Selasa , Juni 22 2021

Hadir RDP di DPRD Riau Pimpinan DPRD Bengkalis Minta Ada Aksi Nyata Bagi Petani Ubi Kayu

Wakil Ketua DPRD Bengkalis, Syahrial Basri ST MSi

PEKANBARU (RiauNews.com)-Rapat Dengar Pendapat (RDP) komisi II DPRD Riau dengan Perkumpulan Tani dan Nelayan Indonesia (Tanindo)  Riau, instansi terkait serta perusahaan pengguna tepung tapioka seperti PT RAPP, PT Indah Kiat dan PT Indofood Tbk, Rabu (18/3/21)  terlihat istimewa pasalnya RDP ini juga dihadiri oleh Wakil Ketua DPRD Riau Hardianto dan Wakil Ketua DPRD Kabupaten Bengkalis, Syahrial Basri.

Syahrial dalam RDP tersebut menegaskan jika ingin para petani ubi kayu sebagai bahan tepung tapioka,  sejahtera mesti ada langkah konkrit dari pemerintah baik dalam meningkatkan produksi maupun menyuport pasar ke perusahaan-perusahaan yang membutuhkan baik di dalam Provinsi Riau maupun diluar.

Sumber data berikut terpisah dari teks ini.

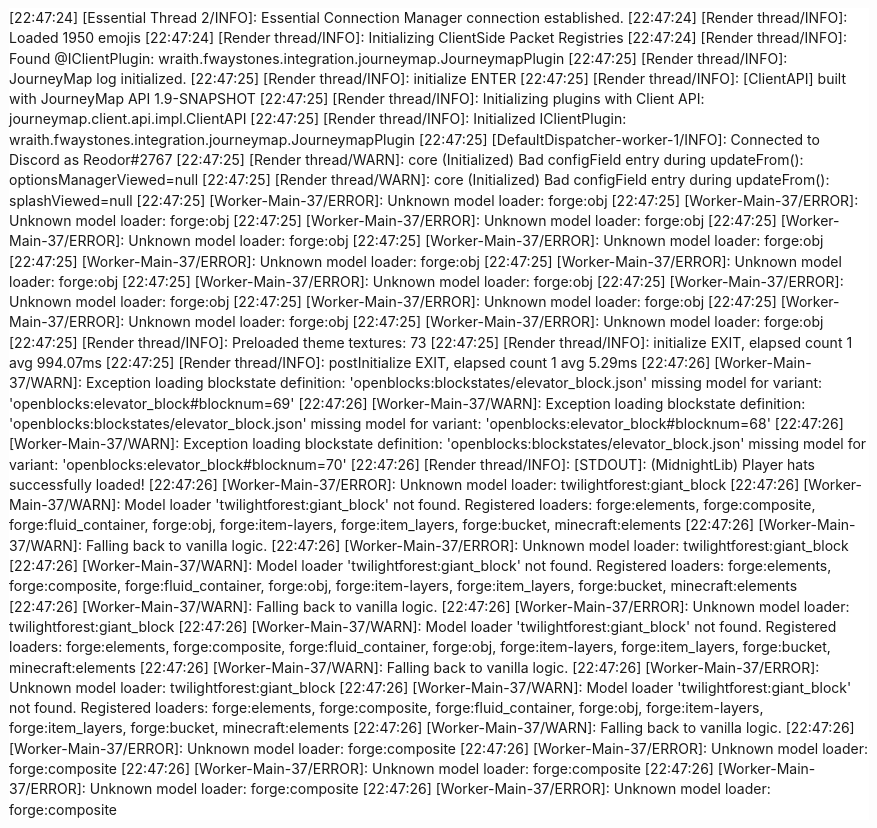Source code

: [22:47:24] [Essential Thread 2/INFO]: Essential Connection Manager connection established.
[22:47:24] [Render thread/INFO]: Loaded 1950 emojis
[22:47:24] [Render thread/INFO]: Initializing ClientSide Packet Registries
[22:47:24] [Render thread/INFO]: Found @IClientPlugin: wraith.fwaystones.integration.journeymap.JourneymapPlugin
[22:47:25] [Render thread/INFO]: JourneyMap log initialized.
[22:47:25] [Render thread/INFO]: initialize ENTER
[22:47:25] [Render thread/INFO]: [ClientAPI] built with JourneyMap API 1.9-SNAPSHOT
[22:47:25] [Render thread/INFO]: Initializing plugins with Client API: journeymap.client.api.impl.ClientAPI
[22:47:25] [Render thread/INFO]: Initialized IClientPlugin: wraith.fwaystones.integration.journeymap.JourneymapPlugin
[22:47:25] [DefaultDispatcher-worker-1/INFO]: Connected to Discord as Reodor#2767
[22:47:25] [Render thread/WARN]: core (Initialized) Bad configField entry during updateFrom(): optionsManagerViewed=null
[22:47:25] [Render thread/WARN]: core (Initialized) Bad configField entry during updateFrom(): splashViewed=null
[22:47:25] [Worker-Main-37/ERROR]: Unknown model loader: forge:obj
[22:47:25] [Worker-Main-37/ERROR]: Unknown model loader: forge:obj
[22:47:25] [Worker-Main-37/ERROR]: Unknown model loader: forge:obj
[22:47:25] [Worker-Main-37/ERROR]: Unknown model loader: forge:obj
[22:47:25] [Worker-Main-37/ERROR]: Unknown model loader: forge:obj
[22:47:25] [Worker-Main-37/ERROR]: Unknown model loader: forge:obj
[22:47:25] [Worker-Main-37/ERROR]: Unknown model loader: forge:obj
[22:47:25] [Worker-Main-37/ERROR]: Unknown model loader: forge:obj
[22:47:25] [Worker-Main-37/ERROR]: Unknown model loader: forge:obj
[22:47:25] [Worker-Main-37/ERROR]: Unknown model loader: forge:obj
[22:47:25] [Worker-Main-37/ERROR]: Unknown model loader: forge:obj
[22:47:25] [Worker-Main-37/ERROR]: Unknown model loader: forge:obj
[22:47:25] [Render thread/INFO]: Preloaded theme textures: 73
[22:47:25] [Render thread/INFO]: initialize EXIT, elapsed count 1 avg 994.07ms
[22:47:25] [Render thread/INFO]: postInitialize EXIT, elapsed count 1 avg 5.29ms
[22:47:26] [Worker-Main-37/WARN]: Exception loading blockstate definition: 'openblocks:blockstates/elevator_block.json' missing model for variant: 'openblocks:elevator_block#blocknum=69'
[22:47:26] [Worker-Main-37/WARN]: Exception loading blockstate definition: 'openblocks:blockstates/elevator_block.json' missing model for variant: 'openblocks:elevator_block#blocknum=68'
[22:47:26] [Worker-Main-37/WARN]: Exception loading blockstate definition: 'openblocks:blockstates/elevator_block.json' missing model for variant: 'openblocks:elevator_block#blocknum=70'
[22:47:26] [Render thread/INFO]: [STDOUT]: (MidnightLib) Player hats successfully loaded!
[22:47:26] [Worker-Main-37/ERROR]: Unknown model loader: twilightforest:giant_block
[22:47:26] [Worker-Main-37/WARN]: Model loader 'twilightforest:giant_block' not found. Registered loaders: forge:elements, forge:composite, forge:fluid_container, forge:obj, forge:item-layers, forge:item_layers, forge:bucket, minecraft:elements
[22:47:26] [Worker-Main-37/WARN]: Falling back to vanilla logic.
[22:47:26] [Worker-Main-37/ERROR]: Unknown model loader: twilightforest:giant_block
[22:47:26] [Worker-Main-37/WARN]: Model loader 'twilightforest:giant_block' not found. Registered loaders: forge:elements, forge:composite, forge:fluid_container, forge:obj, forge:item-layers, forge:item_layers, forge:bucket, minecraft:elements
[22:47:26] [Worker-Main-37/WARN]: Falling back to vanilla logic.
[22:47:26] [Worker-Main-37/ERROR]: Unknown model loader: twilightforest:giant_block
[22:47:26] [Worker-Main-37/WARN]: Model loader 'twilightforest:giant_block' not found. Registered loaders: forge:elements, forge:composite, forge:fluid_container, forge:obj, forge:item-layers, forge:item_layers, forge:bucket, minecraft:elements
[22:47:26] [Worker-Main-37/WARN]: Falling back to vanilla logic.
[22:47:26] [Worker-Main-37/ERROR]: Unknown model loader: twilightforest:giant_block
[22:47:26] [Worker-Main-37/WARN]: Model loader 'twilightforest:giant_block' not found. Registered loaders: forge:elements, forge:composite, forge:fluid_container, forge:obj, forge:item-layers, forge:item_layers, forge:bucket, minecraft:elements
[22:47:26] [Worker-Main-37/WARN]: Falling back to vanilla logic.
[22:47:26] [Worker-Main-37/ERROR]: Unknown model loader: forge:composite
[22:47:26] [Worker-Main-37/ERROR]: Unknown model loader: forge:composite
[22:47:26] [Worker-Main-37/ERROR]: Unknown model loader: forge:composite
[22:47:26] [Worker-Main-37/ERROR]: Unknown model loader: forge:composite
[22:47:26] [Worker-Main-37/ERROR]: Unknown model loader: forge:composite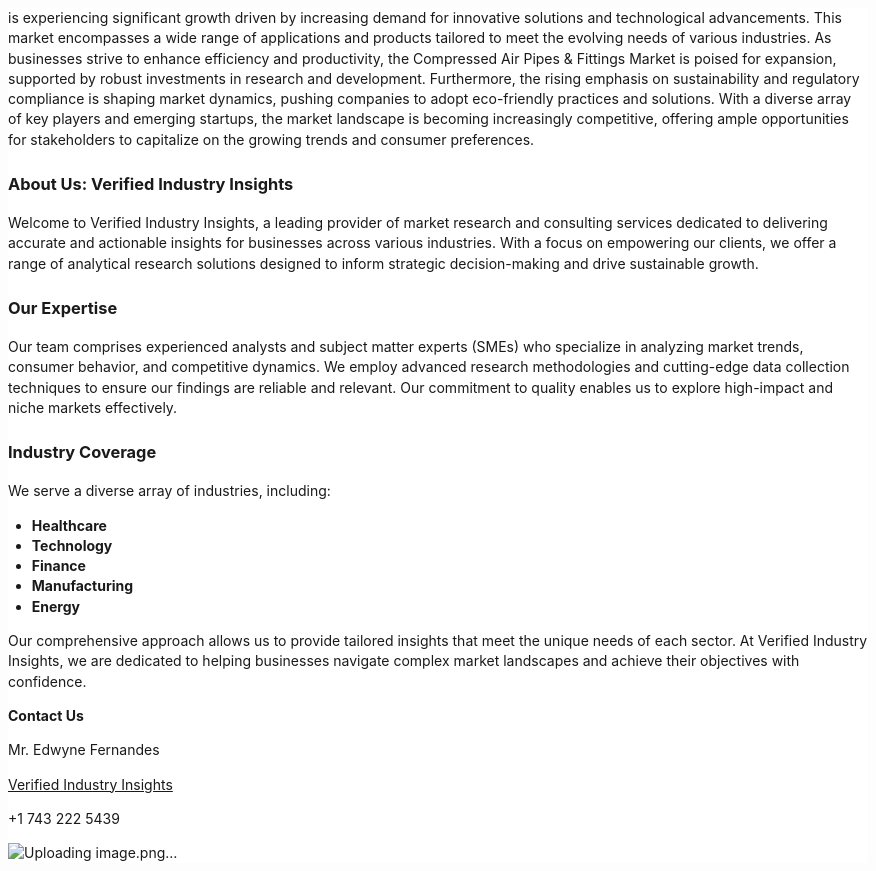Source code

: is experiencing significant growth driven by increasing demand for innovative solutions and technological advancements. This market encompasses a wide range of applications and products tailored to meet the evolving needs of various industries. As businesses strive to enhance efficiency and productivity, the Compressed Air Pipes & Fittings Market is poised for expansion, supported by robust investments in research and development. Furthermore, the rising emphasis on sustainability and regulatory compliance is shaping market dynamics, pushing companies to adopt eco-friendly practices and solutions. With a diverse array of key players and emerging startups, the market landscape is becoming increasingly competitive, offering ample opportunities for stakeholders to capitalize on the growing trends and consumer preferences.</p><h3>About Us: Verified Industry Insights</h3><p>Welcome to Verified Industry Insights, a leading provider of market research and consulting services dedicated to delivering accurate and actionable insights for businesses across various industries. With a focus on empowering our clients, we offer a range of analytical research solutions designed to inform strategic decision-making and drive sustainable growth.</p><h3>Our Expertise</h3><p>Our team comprises experienced analysts and subject matter experts (SMEs) who specialize in analyzing market trends, consumer behavior, and competitive dynamics. We employ advanced research methodologies and cutting-edge data collection techniques to ensure our findings are reliable and relevant. Our commitment to quality enables us to explore high-impact and niche markets effectively.</p><h3>Industry Coverage</h3><p>We serve a diverse array of industries, including:</p><ul><li><strong>Healthcare</strong></li><li><strong>Technology</strong></li><li><strong>Finance</strong></li><li><strong>Manufacturing</strong></li><li><strong>Energy</strong></li></ul><p>Our comprehensive approach allows us to provide tailored insights that meet the unique needs of each sector. At Verified Industry Insights, we are dedicated to helping businesses navigate complex market landscapes and achieve their objectives with confidence.</p><p><strong>Contact Us</strong></p><p>Mr. Edwyne Fernandes</p><p><a href="https://www.verifiedindustryinsights.com/">Verified Industry Insights</a></p><p>+1 743 222 5439</p>
![Uploading image.png…]()
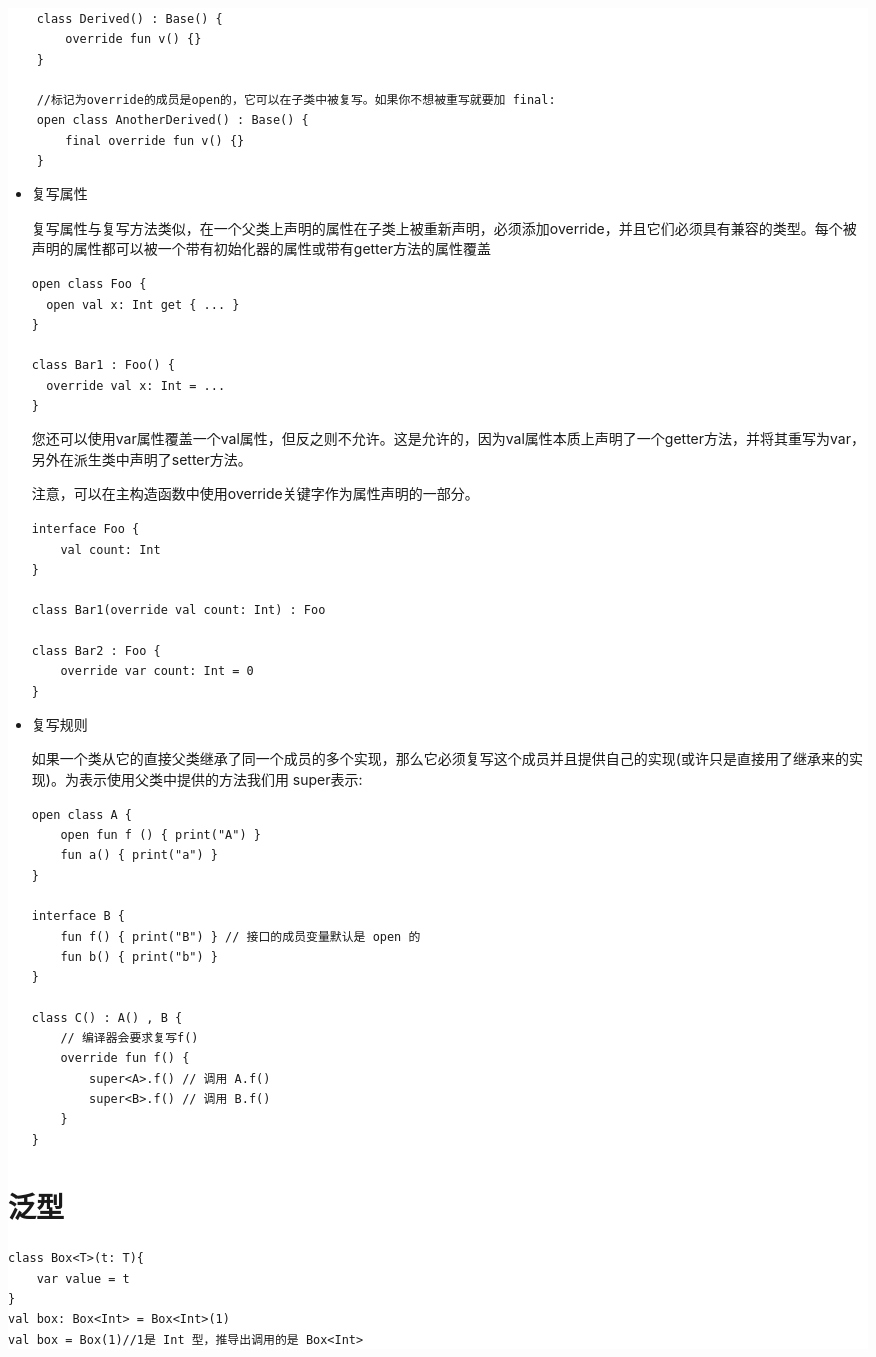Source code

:         class Derived() : Base() {
        	override fun v() {}
        }
        
        //标记为override的成员是open的，它可以在子类中被复写。如果你不想被重写就要加 final:
        open class AnotherDerived() : Base() {
        	final override fun v() {}
        }

+   复写属性
    
    复写属性与复写方法类似，在一个父类上声明的属性在子类上被重新声明，必须添加override，并且它们必须具有兼容的类型。每个被声明的属性都可以被一个带有初始化器的属性或带有getter方法的属性覆盖
    
        open class Foo {
          open val x: Int get { ... }
        }
        
        class Bar1 : Foo() {
          override val x: Int = ...
        }
    您还可以使用var属性覆盖一个val属性，但反之则不允许。这是允许的，因为val属性本质上声明了一个getter方法，并将其重写为var，另外在派生类中声明了setter方法。
    
    注意，可以在主构造函数中使用override关键字作为属性声明的一部分。
    
        interface Foo {
            val count: Int
        }
        
        class Bar1(override val count: Int) : Foo
        
        class Bar2 : Foo {
            override var count: Int = 0
        }

+   复写规则

    如果一个类从它的直接父类继承了同一个成员的多个实现，那么它必须复写这个成员并且提供自己的实现(或许只是直接用了继承来的实现)。为表示使用父类中提供的方法我们用 super<Base>表示:
    
        open class A {
        	open fun f () { print("A") }
        	fun a() { print("a") }
        }
        
        interface B {
        	fun f() { print("B") } // 接口的成员变量默认是 open 的
        	fun b() { print("b") }
        }
        
        class C() : A() , B {
        	// 编译器会要求复写f()
        	override fun f() {
        		super<A>.f() // 调用 A.f()
        		super<B>.f() // 调用 B.f()
        	}
        }


#   泛型
    class Box<T>(t: T){
        var value = t
    }
    val box: Box<Int> = Box<Int>(1)
    val box = Box(1)//1是 Int 型，推导出调用的是 Box<Int>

“Harusnya pemerintah melakukan intervensi terhadap para petani ubi kayu untuk kesejahteraan para petani, tapi dalam RDP tadi saya lihat Dinas Pertanian tidak memiliki langkah konkrit hanya mengulang keterangan-keterangan pihak-pihak yang bicara sebelumnya,” kata Syahrial usai RDP.

Menurut politisi Golkar ini intervensi perlu dilakukan bagaimana usaha pertanian tanaman ubi kayu ini tetap eksis salah satunya menekan biaya produksi petani dengan menyediakan rekayasa alat dan teknologi yang mendorong para petani ubi kayu bisa melakukan peningkatan produksi dan percepatan panen

“Misalnya panen dalam satu hektar hanya menghasilkan 40 ton dengan rekayasa dan teknologi mungkin hasil panen bisa ditingkatkan menjadi 80 sampai 100 ton. Termasuk lama waktu memanen misalnya memakan waktu tiga hari, bagaimana bisa menjadi satu hari

“Kalau saya berharap ada intervensi dari pemerintah dalam menyediakan peralatan untuk membantu petani yang sedang panen seperti mereka mengajukan apa-apa saja peralatan yang dibutuhkan ajukan permohonan ke dinas terkait untuk peminjaman alat atau alat ini diberikan dan dikelola oleh petani,” ujarnya.

Lanjut Syahrial persoalan yang dihadapi petani bahwa petani di Riau belum mampu menyediakan jumlah yang dibutuhkan industri karena tingginya biaya produksi jadi harus ada dorongan dari pemerintah serta pemetaan. Dari segi ketersedian lahan tidak ada persoalan namun untuk menekan biaya produksi salah satunya dengan cara lokasi mesti dekat dengan pabrik tapioka.

“Kalau misal daerah yang jauh dari dari perusahaan tersebut mungkin kalau ada yang mau bertanam singkong kita anjurkan jangan dulu karena tak tertutupi biaya produksi.  Kalau pabrik tapioka yang saat ini ada di Kandis Kabupaten Siak bolehlah karena tidak terlalu jauh dari perusahaan yang membutuhkan tapioka,” imbuhnya.